Before you migrate your business to the cloud, we recommend that you create a solution for managing identities and permissions. This helps reduce the risks related to identity authentication and permission control and improves the efficiency of multi-account management after your business is migrated to the cloud. Cloud Governance Center allows you to initialize identities and permissions by using a wizard. This way, you can configure identities and permissions for multiple member accounts in your resource directory in a centralized manner. Cloud Governance Center also provides a common access configuration template and baselines for identity management and permission management based on the best practices. This way, you can perform continuous governance on your enterprise.

Background information

CloudSSO is integrated with Alibaba Cloud Resource Directory to provide centralized multi-account identity management and access control. You can configure settings only once to manage the identities and permissions of multiple accounts. We recommend that you use CloudSSO to manage identities and permissions. For more information, see What is CloudSSO?.

Initialize identities and permissions

  1. Log on to the Cloud Governance Center console.
  2. In the left-side navigation pane, click LandingZone Setup.
  3. In the Standard Blueprint or Standard Blueprint (CEN) section, click Build.
    In this example, a standard blueprint is used.
  4. In the Added Items section of the Configure Blueprint page, click CloudSSO.
    Note If the item that you want to configure does not exist in the Added Items section, click Add Item. In the dialog box that appears, select the item and click Add.
  5. Configure CloudSSO parameters.
    1. In the Basic Information section, configure the following parameters:
      • Region

        To ensure data security, you can select a region that is close to the region where your business data resides. For more information, see Create the CloudSSO directory.

      • Catalog Name

        The directory name must be globally unique. To prevent duplicate names, you can prefix the directory name with the name of your enterprise.

      • Logon Timeout

        The maximum period of a logon session in which a CloudSSO user can use an account in your resource directory to perform specific operation by using the access configurations. Unit: seconds. Valid values: 3600 to 43200 (1 hour to 12 hours). Default value: 3600 (1 hour).

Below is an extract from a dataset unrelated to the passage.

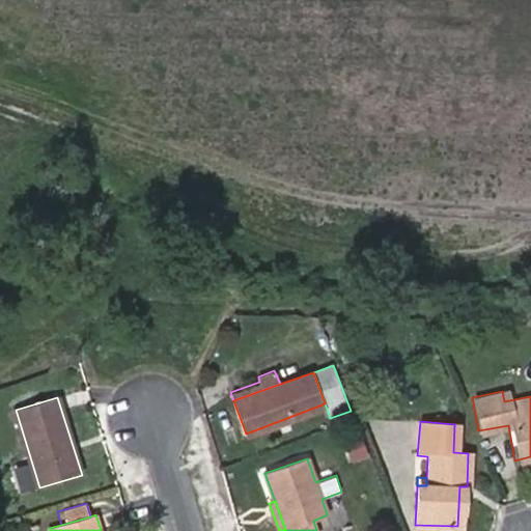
[(333,530),(334,530),(331,520),(319,524),(322,530),(333,530)]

    2. In the Access Configuration Template section, view the access configuration template predefined in Cloud Governance Center.
      The following table describes the predefined access configurations of Cloud Governance Center based on the best practices. The access configurations are automatically provisioned for CloudSSO. This way, you can bind the access configurations to specified accounts in CloudSSO.
      Access configuration Permission
      Administrator Grants full permissions on all Alibaba Cloud resources of your enterprise.
      Iam Grants the permissions to manage the identities and permissions of all enterprise accounts that can be used to log on to the Alibaba Cloud Management Console.
      Billing Grants financial management permissions, such as the permissions to query and manage bills, account balances, invoices, and contracts.
      AuditAdministrator Grants full permissions on Cloud Config, ActionTrail, and Log Service, and the permissions to view the status of all resources.
      LogAdministrator Grants the permissions to manage logs.
      LogAudit Grants the permissions to view logs.
      NetworkAdministrator Grants the permissions related to network services and security groups.
      SecurityAudit Grants the permissions to query data related to security services, excluding the permissions to manage configurations of the security services.
      SecurityAdministrator Grants the permissions to manage all security services.

      For more information about access configurations, see Overview.

Manage identities and permissions

After you initialize the identities and permissions, you can view or modify the configuration information about CloudSSO.

  1. Log on to the Cloud Governance Center console.
  2. In the left-side navigation pane, choose Management and Governance > Identities and Permissions.
  3. On the IdP Information tab, download the metadata file of the identity provider (IdP) or modify the configuration information about the IdP.
  4. On the Access Configuration Template tab, view the details of access configurations.